Schon seit geraumer Zeit werden in Filderstadt immer wieder Öffnungszeiten in Betreuungseinrichtungen gekürzt, auch die Eheleute aus Bernhausen – der Vater hat einen Vollzeitjob im Kreis Ludwigsburg – waren betroffen, nun aber ist der GAU eingetreten: Die viergruppige Krippe Neuhäuser Bach in Bernhausen wird ganz geschlossen. Schon am 6. Februar wird sie nicht mehr aufgemacht, das haben die Familien bei einem Elternabend am 31. Januar erfahren. Das Personal fehlt. Der viergruppige Kindergarten im Gebäudekomplex bleibt indes geöffnet.

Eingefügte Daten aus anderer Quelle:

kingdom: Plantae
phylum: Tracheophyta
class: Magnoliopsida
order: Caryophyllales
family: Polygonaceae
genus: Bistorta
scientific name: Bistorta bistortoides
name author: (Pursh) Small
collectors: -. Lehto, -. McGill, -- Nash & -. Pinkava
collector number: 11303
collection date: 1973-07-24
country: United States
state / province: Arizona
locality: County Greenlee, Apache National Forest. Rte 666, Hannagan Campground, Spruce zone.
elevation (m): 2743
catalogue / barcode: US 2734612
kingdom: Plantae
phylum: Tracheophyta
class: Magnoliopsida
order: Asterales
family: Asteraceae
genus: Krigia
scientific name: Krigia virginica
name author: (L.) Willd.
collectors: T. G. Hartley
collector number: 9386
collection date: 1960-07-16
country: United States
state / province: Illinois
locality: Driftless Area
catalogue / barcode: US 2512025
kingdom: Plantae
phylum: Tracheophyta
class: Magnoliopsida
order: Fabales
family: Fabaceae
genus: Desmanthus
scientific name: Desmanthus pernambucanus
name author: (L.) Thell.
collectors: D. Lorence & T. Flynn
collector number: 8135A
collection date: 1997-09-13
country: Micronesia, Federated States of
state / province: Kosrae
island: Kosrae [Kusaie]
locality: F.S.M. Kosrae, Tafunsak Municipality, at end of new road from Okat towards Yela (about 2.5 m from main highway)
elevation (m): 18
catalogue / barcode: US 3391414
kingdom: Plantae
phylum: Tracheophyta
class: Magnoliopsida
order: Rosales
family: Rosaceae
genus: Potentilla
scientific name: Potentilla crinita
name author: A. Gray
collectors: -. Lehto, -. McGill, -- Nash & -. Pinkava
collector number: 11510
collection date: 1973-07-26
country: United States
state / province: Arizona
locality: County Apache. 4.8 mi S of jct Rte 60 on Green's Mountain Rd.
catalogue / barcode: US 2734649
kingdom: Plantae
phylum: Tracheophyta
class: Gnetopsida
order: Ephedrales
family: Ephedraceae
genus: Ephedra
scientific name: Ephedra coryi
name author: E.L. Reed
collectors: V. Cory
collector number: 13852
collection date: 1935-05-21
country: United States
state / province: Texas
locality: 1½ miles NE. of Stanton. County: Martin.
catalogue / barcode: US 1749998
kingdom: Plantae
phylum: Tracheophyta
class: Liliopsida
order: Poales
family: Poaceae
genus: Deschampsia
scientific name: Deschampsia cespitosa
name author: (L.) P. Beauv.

So viele Krippenkinder sind betroffen

Insgesamt 29 Krippenkinder sind betroffen. Die älteren werden im Kindergarten mit den Großen in extra Räumen weiterbetreut, andere sind auf Krippen im Stadtgebiet verteilt worden. „So weit es möglich war, haben wir die Wünsche der Familien berücksichtigt“, sagt Ann-Kathrin Umstadt, die für Kindergärten zuständige Abteilungsleiterin in Filderstadt. Das sei für manche Familien zwar mit Aufwand verbunden, mitunter profitierten sie aber auch von längeren Öffnungszeiten.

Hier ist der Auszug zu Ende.